Sono tra quelli che hanno messo in luce quel meccanismo ma credo che Facebook illustri soprattutto il fenomeno gemello di quell’equivalenza, ovvero la proliferazione di comunità generate dall’utente e dalla sua connessione alla rete. Ora siamo tutti attratti dal fenomeno dei contenuti generati dagli utenti o UGC ma non dimentichiamo il loro contesto nativo, ovvero quei set di contatti a cui ognuno di noi dà luogo quando si connette a un social network, lungo le cui linee instrada i propri contenuti, non sapendo poi in quali comunità vengano ricevuti, essendo ognuno dei contatti a sua volta generatore di una comunità in cui noi, nostro malgrado, veniamo iscritti. È un meccanismo polimorfo e affascinante e credo che FB, anche con i suoi barocchi meccanismi di banning e di livelli di privacy, possa illustrare in modo emblematico.

 

7) Da tempo si dice che i social network abbiano aperto una nuova fase della storia del web letterario. Qual è la tua posizione a riguardo e come giudichi, in generale, la loro comparsa?

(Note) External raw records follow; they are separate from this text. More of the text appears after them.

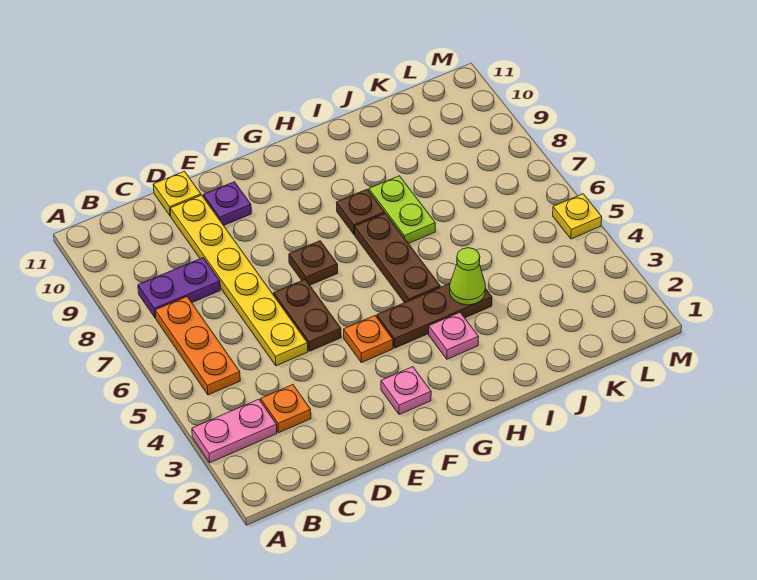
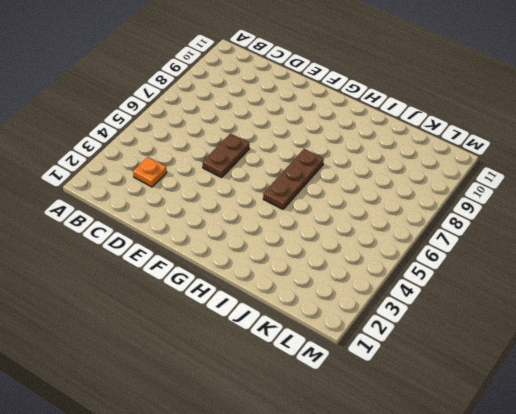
none -> pink plate A3:B3 level 1
none -> orange plate B5:B7 level 1
none -> purple plate B8:C8 level 1

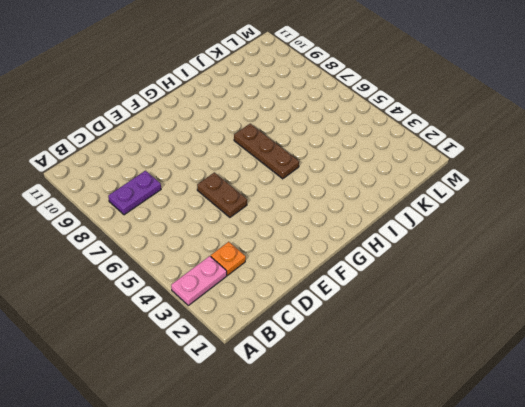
none -> orange plate B5:B7 level 1
none -> yellow plate D5:D10 level 1
none -> yellow plate D11 level 1

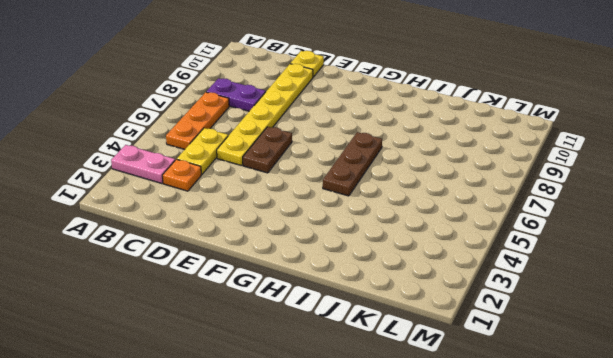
yellow plate C4:C5 level 1 -> none
none -> purple plate E10 level 1
none -> pink plate F2 level 1
none -> orange plate F4 level 1

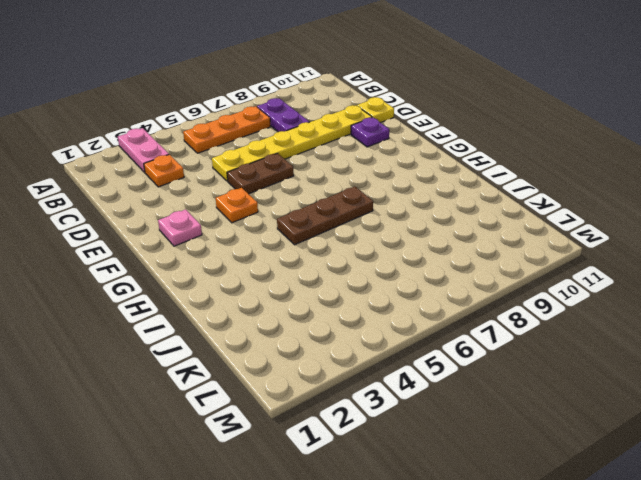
none -> brown plate F7 level 1
none -> brown plate G4:I4 level 1
none -> pink plate H3 level 1

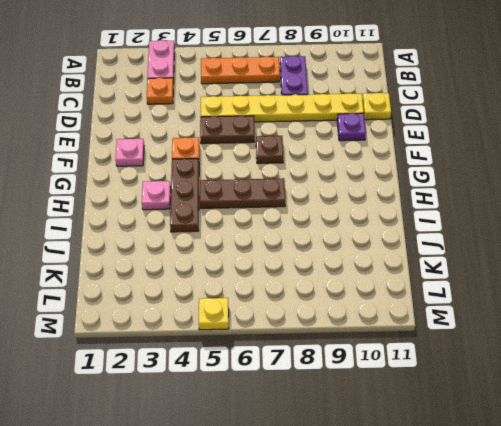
none -> brown plate H8 level 1
none -> lime plate I7:I8 level 1
none -> lime cone I4 level 2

I social network hanno solo dato luogo a forme particolarmente esplicite di fenomeni già consolidati nel blogging e nella pubblicazione on line in genere. Mi sembra che sia una fase unica, declinata in momenti specifici ma omogenei. Ho un’idea abbastanza precisa e credo sufficientemente complessa del fenomeno “letteratura e passaggio alla rete” ma non una in particolare per FB e gli altri social network. Ho l’impressione per altro che FB, come tutti i fenomeni macroscopici, sfalsi le prospettive. Da una parte, credo che il fenomeno dei social network sia entrato in una sua parabola discendente (e questo sembra confermarlo la demografia degli iscritti a Facebook, per esempio), dall’altra, si continua a dimenticare che il social networking è solo uno degli universi che compongono internet e che la nostra relazione con la condivisione e le comunità on line è molto più complessa e ramificata, soprattutto ora, che la computazione in mobilità, diffusa in modo capillare, genera uno strano spazio intermedio tra le infrastrutture di rete, i contenuti che vi facciamo circolare e il territorio che attraversiamo, in modo sempre più nomadico.

[Immagine: Sé lo que haces, Street Art, Buenos Aires (gm)]

2 thoughts on “Scrittori e Facebook/6. Gherardo Bortolotti

  1. Posso domandare che cosa sono le “linee di canzoni”? Forse i versi? (ammesso che si possano equiparare le canzoni alle poesie). In tal caso perché questo anglicismo?